Kabeer, de vis zit in het ondiepe water; de visser heeft zijn net uitgeworpen.
Je zult niet aan deze kleine poel ontsnappen; Denk erover na om terug te keren naar de oceaan. ||49||
Kabeer, verlaat de oceaan niet, ook al is deze erg zout.
Als je rondsnuffelt en van plas naar plas zoekt, zal niemand je slim noemen. ||50||
Kabeer, degenen die geen goeroe hebben, worden weggespoeld. Niemand kan ze helpen.
Wees zachtmoedig en nederig; wat er ook gebeurt, het is wat de Schepper Heer doet. ||51||
Kabeer, zelfs de hond van een toegewijde is goed, terwijl de moeder van de trouweloze cynicus slecht is.
De hond hoort de lofzangen van de Naam van de Heer, terwijl de ander zich met zonde bezighoudt. ||52||
Kabeer, het hert is zwak, en het zwembad is weelderig met groene vegetatie.
Duizenden jagers jagen de ziel na; Hoe lang kan het aan de dood ontsnappen? ||53||
Kabeer, sommigen wonen aan de oevers van de Ganges en drinken zuiver water.

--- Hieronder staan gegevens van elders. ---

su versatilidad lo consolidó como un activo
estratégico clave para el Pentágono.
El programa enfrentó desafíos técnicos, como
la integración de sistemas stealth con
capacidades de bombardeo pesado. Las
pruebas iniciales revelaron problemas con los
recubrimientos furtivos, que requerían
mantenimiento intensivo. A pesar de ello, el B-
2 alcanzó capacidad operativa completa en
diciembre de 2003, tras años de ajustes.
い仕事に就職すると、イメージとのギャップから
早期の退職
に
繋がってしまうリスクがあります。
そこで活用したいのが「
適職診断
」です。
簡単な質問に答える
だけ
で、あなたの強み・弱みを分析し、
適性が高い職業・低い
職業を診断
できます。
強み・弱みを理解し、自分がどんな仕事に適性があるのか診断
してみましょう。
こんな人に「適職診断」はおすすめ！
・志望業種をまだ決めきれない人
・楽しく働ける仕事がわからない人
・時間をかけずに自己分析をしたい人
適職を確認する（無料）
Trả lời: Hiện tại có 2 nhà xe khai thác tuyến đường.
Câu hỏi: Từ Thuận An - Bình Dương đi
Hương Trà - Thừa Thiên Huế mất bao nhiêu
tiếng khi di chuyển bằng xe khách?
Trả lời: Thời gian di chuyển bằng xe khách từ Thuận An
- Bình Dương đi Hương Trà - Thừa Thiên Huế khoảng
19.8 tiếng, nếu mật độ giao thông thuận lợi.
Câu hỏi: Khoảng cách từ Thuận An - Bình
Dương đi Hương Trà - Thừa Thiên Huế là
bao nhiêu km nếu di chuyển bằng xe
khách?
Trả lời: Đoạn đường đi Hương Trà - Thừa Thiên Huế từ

Zonder toegewijde aanbidding van de Heer worden ze niet bevrijd. Kabeer verkondigt dit. ||54||
Kabeer, mijn geest is onberispelijk geworden, zoals de wateren van de Ganges.
De Heer volgt mij en roept: "Kabeer! Kabeer!" ||55||
Kabeer, kurkuma is geel en limoen is wit.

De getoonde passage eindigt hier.